Page text:
__________________________________________________

The Doors-Jim and Ray to me lead the band. As Robert/Jimmy did in Zep.

The Doors seemed more like Bad Boys than Zep.

Songs. Zep had more Variety. The Doors had this gritty Nocternal vibe to their songs.

My 3 great Doors Songs are Light my Fire/Riders of the Storm/The Wasp.

My 3 great Zep songs are HMMT/WTLB/Dazed and Confused 1973.

Jim vs Robert. Jim to me is a little bit more Cool and trance like in his vocals. Robert has more pounce and prowl in his vocal delivery.

Robbie vs Jimmy. Both are great guitarits. Robbie has more of a Snake/Spidery guitar sound. He does not go into Dive Bombs and way pedals as much. Jimmy has way more tricks in his arsenal. Robbie's playing style is more on the cool side as well. Were as Jimmy's sound has more sorcery to it.

__________________________________________________

Listed records:
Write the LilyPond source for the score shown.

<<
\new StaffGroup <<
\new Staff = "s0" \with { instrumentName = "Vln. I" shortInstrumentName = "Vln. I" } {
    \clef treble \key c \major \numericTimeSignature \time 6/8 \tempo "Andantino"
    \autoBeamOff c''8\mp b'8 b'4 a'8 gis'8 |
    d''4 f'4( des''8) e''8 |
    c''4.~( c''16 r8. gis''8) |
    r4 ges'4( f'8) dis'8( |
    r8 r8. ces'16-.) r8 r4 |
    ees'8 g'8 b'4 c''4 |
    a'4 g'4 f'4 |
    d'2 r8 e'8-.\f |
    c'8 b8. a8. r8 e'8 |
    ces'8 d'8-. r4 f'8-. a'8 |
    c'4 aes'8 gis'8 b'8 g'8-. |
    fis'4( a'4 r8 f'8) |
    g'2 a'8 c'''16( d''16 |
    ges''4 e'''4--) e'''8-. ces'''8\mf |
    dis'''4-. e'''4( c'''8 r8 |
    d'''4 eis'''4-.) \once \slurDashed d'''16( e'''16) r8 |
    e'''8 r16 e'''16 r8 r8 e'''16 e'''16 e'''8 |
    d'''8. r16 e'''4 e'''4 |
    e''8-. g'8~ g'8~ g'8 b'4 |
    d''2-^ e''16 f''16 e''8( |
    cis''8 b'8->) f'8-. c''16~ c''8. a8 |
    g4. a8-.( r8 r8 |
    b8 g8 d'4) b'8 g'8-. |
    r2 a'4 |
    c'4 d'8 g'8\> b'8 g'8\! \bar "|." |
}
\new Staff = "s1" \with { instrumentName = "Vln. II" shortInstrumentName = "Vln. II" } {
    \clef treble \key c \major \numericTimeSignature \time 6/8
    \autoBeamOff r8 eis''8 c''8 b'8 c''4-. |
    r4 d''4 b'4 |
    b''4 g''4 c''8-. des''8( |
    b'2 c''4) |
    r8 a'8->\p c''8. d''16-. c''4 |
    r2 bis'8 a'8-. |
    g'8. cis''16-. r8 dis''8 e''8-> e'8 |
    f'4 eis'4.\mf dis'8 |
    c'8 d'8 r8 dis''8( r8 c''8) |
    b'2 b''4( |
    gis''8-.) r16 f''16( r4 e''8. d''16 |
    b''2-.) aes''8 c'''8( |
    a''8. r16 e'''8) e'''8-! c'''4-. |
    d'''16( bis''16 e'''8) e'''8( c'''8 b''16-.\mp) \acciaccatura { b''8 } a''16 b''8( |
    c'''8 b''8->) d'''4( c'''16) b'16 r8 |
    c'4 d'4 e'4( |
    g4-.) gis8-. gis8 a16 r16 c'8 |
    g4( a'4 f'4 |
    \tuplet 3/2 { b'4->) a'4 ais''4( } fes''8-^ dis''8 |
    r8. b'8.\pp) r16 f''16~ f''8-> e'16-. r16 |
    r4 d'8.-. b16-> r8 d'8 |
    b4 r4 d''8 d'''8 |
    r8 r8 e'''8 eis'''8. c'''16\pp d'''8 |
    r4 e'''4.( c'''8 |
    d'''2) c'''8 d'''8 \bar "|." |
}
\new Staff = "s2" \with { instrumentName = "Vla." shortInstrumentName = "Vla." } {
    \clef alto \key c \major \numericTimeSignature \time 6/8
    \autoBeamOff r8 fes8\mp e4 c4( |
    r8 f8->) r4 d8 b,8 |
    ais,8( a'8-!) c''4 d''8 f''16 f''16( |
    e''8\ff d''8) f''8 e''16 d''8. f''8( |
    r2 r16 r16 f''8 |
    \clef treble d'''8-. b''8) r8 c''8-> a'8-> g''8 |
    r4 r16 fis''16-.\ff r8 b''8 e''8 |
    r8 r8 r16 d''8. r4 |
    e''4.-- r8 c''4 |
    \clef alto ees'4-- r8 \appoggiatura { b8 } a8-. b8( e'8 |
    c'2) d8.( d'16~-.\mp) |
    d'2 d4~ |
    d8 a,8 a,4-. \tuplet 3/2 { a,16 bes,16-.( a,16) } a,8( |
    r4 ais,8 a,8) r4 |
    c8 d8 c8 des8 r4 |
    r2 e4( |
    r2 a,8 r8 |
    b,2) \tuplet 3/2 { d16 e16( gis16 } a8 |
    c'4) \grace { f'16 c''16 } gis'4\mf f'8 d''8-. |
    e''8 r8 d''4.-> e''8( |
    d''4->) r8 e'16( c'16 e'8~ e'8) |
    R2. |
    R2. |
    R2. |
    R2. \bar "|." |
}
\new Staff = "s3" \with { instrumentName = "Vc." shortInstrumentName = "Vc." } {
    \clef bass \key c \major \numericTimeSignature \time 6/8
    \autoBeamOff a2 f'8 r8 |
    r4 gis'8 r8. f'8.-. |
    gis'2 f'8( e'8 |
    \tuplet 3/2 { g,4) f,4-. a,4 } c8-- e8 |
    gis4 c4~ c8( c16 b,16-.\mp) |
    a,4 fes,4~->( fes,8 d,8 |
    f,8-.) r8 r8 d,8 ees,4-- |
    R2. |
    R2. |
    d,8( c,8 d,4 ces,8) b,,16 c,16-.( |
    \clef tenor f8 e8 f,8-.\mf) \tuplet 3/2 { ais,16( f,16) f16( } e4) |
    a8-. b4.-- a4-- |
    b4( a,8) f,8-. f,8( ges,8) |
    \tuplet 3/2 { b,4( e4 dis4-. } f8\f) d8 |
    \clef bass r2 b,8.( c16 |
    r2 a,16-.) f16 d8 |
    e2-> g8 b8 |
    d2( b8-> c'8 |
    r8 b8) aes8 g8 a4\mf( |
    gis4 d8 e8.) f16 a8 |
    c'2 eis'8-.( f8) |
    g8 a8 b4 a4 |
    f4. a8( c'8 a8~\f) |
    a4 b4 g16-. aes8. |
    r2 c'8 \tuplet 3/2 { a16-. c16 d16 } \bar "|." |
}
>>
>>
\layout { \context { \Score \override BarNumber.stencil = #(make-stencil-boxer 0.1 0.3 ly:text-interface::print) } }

__________________________________________________

Tasks and exercises:
a – Write out the passage of the Doors and Zep comparison between "Jim vs Robert." and "sorcery to it.", inclusive.
b – Carry the Doors and Zep comparison forward from its last sentence.

Answers per task:
a –
Jim vs Robert. Jim to me is a little bit more Cool and trance like in his vocals. Robert has more pounce and prowl in his vocal delivery.

Robbie vs Jimmy. Both are great guitarits. Robbie has more of a Snake/Spidery guitar sound. He does not go into Dive Bombs and way pedals as much. Jimmy has way more tricks in his arsenal. Robbie's playing style is more on the cool side as well. Were as Jimmy's sound has more sorcery to it.

b –
Densmore vs Bonham. Densmore to me sound like his drumming is more like Jazz. Bonham has more of a Gorilla on the hunt and can do way more than Densmore in making his kit sing.

Ray vs JPJ. Both are great. Yet I feel like when it comes to Keys. Ray really made it more dominant. Ray's Bass Keys vs JPJ Bass. JPJ has a funk feel.

The Doors to me their sound is really trapped in that late 60's vibe. Where Zep to me have a more timeless sound.

Anyways I will chime in more when I have more time.

I do think that both bands were really important. I do feel like Jim Morrison should have been called Jim Morrison and The Doors. Where as LZ were more 4 working parts and not one member really over shadowed the band.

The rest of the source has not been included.